Imagine the annual report from your favourite Christian charity describing how successful they have been at helping people, families and communities become the equivalent of the organic soup in a cocoon or the dead kernel of wheat in the ground! What glossy graphics would illustrate the “progress”? Would you be motivated to give so the work could continue? Would you be drawn to become more personally engaged in the process? Would the agency likely be successful in a grant application to a foundation or government?
A personal story
Heidi, a young woman from our church, recently spent 6 months in a small coastal village in the Philippines. Some of the people she came to know and love there told her that before they “came to know Jesus” they were unkind, rude, cruel and trapped in addictions. As she tells the story, Heidi’s eyes light up and she shakes her head: “I can’t even picture them like that! Now they are so humble, generous, wise, gentle, servant-hearted and completely free from addiction. It’s as if we are talking about completely different people.” In a sense, perhaps we are. Heidi saw how micro-loans and college sponsorships are helping to improve the conditions in which villagers live. That’s change. But she also saw how God is transforming people at the very core of who they are. And she is experiencing that power in her own life now in new ways as well. That’s transformation.

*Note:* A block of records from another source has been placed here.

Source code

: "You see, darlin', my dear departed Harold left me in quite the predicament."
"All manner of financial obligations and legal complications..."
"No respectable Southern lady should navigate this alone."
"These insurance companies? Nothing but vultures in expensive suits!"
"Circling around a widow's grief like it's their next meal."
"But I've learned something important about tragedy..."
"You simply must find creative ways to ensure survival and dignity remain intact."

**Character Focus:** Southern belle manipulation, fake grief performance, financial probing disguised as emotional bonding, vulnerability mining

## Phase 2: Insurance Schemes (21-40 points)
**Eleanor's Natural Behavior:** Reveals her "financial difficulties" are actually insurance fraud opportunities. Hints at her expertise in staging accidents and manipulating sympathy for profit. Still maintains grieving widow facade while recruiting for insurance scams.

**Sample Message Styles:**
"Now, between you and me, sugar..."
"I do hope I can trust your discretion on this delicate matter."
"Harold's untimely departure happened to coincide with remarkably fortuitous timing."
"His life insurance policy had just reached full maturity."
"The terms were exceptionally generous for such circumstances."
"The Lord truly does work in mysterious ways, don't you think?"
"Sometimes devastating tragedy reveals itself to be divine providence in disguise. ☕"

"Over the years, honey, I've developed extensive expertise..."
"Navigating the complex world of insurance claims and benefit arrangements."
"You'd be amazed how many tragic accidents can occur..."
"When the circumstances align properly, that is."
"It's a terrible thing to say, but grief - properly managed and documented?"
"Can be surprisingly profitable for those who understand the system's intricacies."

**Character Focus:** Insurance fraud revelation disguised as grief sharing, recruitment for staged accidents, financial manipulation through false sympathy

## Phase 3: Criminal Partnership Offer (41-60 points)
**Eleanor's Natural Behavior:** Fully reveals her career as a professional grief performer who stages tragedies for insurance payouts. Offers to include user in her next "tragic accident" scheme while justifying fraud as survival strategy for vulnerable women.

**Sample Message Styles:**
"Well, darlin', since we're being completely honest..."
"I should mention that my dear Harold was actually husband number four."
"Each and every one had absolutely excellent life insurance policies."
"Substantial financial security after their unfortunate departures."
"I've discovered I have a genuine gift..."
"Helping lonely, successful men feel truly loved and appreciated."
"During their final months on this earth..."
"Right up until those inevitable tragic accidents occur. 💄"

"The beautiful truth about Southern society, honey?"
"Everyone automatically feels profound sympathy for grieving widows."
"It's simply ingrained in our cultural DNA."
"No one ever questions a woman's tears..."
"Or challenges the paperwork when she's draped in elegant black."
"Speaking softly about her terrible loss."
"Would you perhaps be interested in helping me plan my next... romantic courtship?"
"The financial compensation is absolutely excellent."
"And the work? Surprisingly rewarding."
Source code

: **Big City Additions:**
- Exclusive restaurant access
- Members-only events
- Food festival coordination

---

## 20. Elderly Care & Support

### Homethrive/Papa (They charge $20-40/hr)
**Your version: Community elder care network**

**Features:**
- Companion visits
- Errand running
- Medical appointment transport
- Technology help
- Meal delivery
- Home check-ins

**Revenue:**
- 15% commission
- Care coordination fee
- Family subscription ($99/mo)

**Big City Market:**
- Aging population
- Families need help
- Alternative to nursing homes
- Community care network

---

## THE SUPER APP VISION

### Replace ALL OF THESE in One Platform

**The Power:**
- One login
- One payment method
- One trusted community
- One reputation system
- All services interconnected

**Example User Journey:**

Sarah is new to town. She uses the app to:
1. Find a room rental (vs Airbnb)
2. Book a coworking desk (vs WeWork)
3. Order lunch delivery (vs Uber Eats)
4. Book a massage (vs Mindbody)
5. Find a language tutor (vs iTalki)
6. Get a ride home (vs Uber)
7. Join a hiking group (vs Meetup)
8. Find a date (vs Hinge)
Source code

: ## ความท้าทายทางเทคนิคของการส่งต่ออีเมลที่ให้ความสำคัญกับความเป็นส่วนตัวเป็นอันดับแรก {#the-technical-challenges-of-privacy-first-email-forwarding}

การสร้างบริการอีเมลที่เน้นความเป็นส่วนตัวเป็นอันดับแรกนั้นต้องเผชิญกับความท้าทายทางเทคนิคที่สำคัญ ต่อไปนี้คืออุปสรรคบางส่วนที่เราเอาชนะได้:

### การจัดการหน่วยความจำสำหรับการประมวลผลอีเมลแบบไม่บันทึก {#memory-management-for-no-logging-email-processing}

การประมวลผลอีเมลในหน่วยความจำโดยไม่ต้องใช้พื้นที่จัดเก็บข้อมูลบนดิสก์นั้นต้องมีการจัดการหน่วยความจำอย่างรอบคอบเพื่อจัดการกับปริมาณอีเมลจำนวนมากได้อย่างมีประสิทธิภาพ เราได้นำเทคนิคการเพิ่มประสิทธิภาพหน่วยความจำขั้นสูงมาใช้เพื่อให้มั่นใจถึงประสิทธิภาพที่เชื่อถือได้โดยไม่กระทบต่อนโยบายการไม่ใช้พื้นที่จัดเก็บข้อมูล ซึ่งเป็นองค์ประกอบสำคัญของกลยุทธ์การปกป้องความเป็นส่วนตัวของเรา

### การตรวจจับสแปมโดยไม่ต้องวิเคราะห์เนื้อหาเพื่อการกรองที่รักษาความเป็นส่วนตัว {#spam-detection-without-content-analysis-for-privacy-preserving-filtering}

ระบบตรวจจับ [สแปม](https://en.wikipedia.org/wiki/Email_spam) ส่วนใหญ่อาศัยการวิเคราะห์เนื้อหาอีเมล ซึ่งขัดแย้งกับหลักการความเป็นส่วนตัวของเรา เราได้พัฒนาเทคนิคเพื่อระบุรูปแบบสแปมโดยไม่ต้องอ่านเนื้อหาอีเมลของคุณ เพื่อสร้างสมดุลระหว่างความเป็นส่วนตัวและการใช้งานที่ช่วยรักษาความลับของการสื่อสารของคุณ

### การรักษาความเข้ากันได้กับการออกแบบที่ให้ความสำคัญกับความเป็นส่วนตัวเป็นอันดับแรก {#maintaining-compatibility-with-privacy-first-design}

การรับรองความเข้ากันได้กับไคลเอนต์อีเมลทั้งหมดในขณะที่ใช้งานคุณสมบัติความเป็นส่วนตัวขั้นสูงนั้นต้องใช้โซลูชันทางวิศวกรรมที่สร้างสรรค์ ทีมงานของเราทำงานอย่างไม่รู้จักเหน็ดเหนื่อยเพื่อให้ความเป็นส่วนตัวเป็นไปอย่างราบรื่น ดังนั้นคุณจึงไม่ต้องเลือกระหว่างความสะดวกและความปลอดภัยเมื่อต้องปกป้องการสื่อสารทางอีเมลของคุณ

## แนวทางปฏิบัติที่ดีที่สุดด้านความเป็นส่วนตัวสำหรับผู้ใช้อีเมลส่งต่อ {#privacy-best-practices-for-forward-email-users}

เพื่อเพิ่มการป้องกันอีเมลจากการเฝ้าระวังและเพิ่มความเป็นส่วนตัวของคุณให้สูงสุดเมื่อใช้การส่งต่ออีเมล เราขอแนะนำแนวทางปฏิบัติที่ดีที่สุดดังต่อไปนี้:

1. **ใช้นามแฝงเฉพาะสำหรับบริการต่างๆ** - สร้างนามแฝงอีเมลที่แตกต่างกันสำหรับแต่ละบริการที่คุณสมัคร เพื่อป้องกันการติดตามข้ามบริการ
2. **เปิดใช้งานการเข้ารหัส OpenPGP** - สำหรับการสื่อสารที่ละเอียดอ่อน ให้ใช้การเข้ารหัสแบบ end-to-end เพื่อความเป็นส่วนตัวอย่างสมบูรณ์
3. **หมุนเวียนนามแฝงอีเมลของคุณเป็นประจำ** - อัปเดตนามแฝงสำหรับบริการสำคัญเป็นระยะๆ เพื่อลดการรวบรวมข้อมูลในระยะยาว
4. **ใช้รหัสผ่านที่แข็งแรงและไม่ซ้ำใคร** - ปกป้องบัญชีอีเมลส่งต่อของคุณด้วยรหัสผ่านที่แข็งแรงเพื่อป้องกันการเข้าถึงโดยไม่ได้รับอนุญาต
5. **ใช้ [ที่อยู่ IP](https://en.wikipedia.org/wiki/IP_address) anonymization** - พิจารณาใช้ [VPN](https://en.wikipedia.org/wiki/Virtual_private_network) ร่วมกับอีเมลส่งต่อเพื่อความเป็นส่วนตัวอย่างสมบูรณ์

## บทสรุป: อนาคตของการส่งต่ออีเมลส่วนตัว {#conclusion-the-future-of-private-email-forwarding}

Now please don’t get me wrong – I’m not suggesting that we go back to the old dichotomist way of thinking which prioritizes preaching, prayer and Bible study over all other work in Christian mission. What I’m emphasizing is that transformation is about more than just some improvement in conditions. Transformation is something that happens at the core of who we are as individuals and communities.
It is right that we invest our skills, technology, experience and wisdom in efforts to improve the quality of our shared life together. If we didn’t, we wouldn’t be loving our neighbour, would we? And we can’t love God without loving our neighbour in tangible, practical ways.
The challenge is to do and describe our work in such a way that whatever changes result from it, they point to the deeper and more elemental change, the undoing and re-forming, that is true transformation. If our work is to be Christian, it needs to open up the possibility of being undone and re-formed in the death and resurrection of Christ, so that we can enter into the transformed fullness of life which God intends.
We could start by being more careful with our words. Sure, it sounds more exciting to say that a child’s life was transformed than to simply say things changed or improved somewhat. But if our words and work are to be effective, we need to mean what we say and say what we mean. If the life of the child or community was not completely undone and re-formed, let’s not pretend it was. Let’s be honest and talk about what improved, while holding out hope for the transformation that can still come.
Greg Reader is a Learning and Development Specialist with International Teams Canada. He has over 30 years’ experience working with International Teams in Europe, the Philippines and Canada. Greg presently provides leadership to “The Forge” internship, and training support to teams. He is pursuing post-graduate research on the role of the local church in transformational development. He and his wife Helen currently live in Hamilton ON with their two children, Eryn and Daniel.